## What is required
Reproduce every record exactly.
--- --- ---
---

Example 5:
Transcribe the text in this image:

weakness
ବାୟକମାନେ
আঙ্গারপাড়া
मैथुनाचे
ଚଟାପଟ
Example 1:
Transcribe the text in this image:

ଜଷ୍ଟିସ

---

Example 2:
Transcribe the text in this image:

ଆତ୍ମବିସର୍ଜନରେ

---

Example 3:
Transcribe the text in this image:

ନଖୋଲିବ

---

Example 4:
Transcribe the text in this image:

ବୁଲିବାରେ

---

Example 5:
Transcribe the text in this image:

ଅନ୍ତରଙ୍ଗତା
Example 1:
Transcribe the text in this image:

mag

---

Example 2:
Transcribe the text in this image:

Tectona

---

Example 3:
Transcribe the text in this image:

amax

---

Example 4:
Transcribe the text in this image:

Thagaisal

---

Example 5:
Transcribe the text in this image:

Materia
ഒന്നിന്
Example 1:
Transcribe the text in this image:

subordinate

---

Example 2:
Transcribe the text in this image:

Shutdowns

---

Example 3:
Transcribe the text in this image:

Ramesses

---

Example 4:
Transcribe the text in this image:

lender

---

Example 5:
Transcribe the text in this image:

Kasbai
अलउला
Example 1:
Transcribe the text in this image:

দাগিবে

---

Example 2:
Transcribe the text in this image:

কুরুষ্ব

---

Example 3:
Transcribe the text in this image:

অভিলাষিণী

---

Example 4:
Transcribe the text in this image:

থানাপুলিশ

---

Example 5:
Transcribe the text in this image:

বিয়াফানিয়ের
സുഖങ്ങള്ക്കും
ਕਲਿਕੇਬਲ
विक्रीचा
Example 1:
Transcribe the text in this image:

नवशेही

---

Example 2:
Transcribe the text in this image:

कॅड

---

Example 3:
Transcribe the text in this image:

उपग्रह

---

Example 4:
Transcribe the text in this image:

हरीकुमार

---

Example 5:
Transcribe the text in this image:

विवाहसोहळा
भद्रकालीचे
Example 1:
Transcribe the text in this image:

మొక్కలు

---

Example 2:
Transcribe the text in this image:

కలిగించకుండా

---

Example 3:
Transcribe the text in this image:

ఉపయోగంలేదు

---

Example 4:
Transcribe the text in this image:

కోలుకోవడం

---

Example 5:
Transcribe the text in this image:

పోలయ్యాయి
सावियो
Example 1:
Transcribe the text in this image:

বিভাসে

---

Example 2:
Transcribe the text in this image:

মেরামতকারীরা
--- --- ---
## Your solution
---

Example 5:
Transcribe the text in this image:

weakness
ବାୟକମାନେ
আঙ্গারপাড়া
मैथुनाचे
ଚଟାପଟ
Example 1:
Transcribe the text in this image:

ଜଷ୍ଟିସ

---

Example 2:
Transcribe the text in this image:

ଆତ୍ମବିସର୍ଜନରେ

---

Example 3:
Transcribe the text in this image:

ନଖୋଲିବ

---

Example 4:
Transcribe the text in this image:

ବୁଲିବାରେ

---

Example 5:
Transcribe the text in this image:

ଅନ୍ତରଙ୍ଗତା
Example 1:
Transcribe the text in this image:

mag

---

Example 2:
Transcribe the text in this image:

Tectona

---

Example 3:
Transcribe the text in this image:

amax

---

Example 4:
Transcribe the text in this image:

Thagaisal

---

Example 5:
Transcribe the text in this image:

Materia
ഒന്നിന്
Example 1:
Transcribe the text in this image:

subordinate

---

Example 2:
Transcribe the text in this image:

Shutdowns

---

Example 3:
Transcribe the text in this image:

Ramesses

---

Example 4:
Transcribe the text in this image:

lender

---

Example 5:
Transcribe the text in this image:

Kasbai
अलउला
Example 1:
Transcribe the text in this image:

দাগিবে

---

Example 2:
Transcribe the text in this image:

কুরুষ্ব

---

Example 3:
Transcribe the text in this image:

অভিলাষিণী

---

Example 4:
Transcribe the text in this image:

থানাপুলিশ

---

Example 5:
Transcribe the text in this image:

বিয়াফানিয়ের
സുഖങ്ങള്ക്കും
ਕਲਿਕੇਬਲ
विक्रीचा
Example 1:
Transcribe the text in this image:

नवशेही

---

Example 2:
Transcribe the text in this image:

कॅड

---

Example 3:
Transcribe the text in this image:

उपग्रह

---

Example 4:
Transcribe the text in this image:

हरीकुमार

---

Example 5:
Transcribe the text in this image:

विवाहसोहळा
भद्रकालीचे
Example 1:
Transcribe the text in this image:

మొక్కలు

---

Example 2:
Transcribe the text in this image:

కలిగించకుండా

---

Example 3:
Transcribe the text in this image:

ఉపయోగంలేదు

---

Example 4:
Transcribe the text in this image:

కోలుకోవడం

---

Example 5:
Transcribe the text in this image:

పోలయ్యాయి
सावियो
Example 1:
Transcribe the text in this image:

বিভাসে

---

Example 2:
Transcribe the text in this image:

মেরামতকারীরা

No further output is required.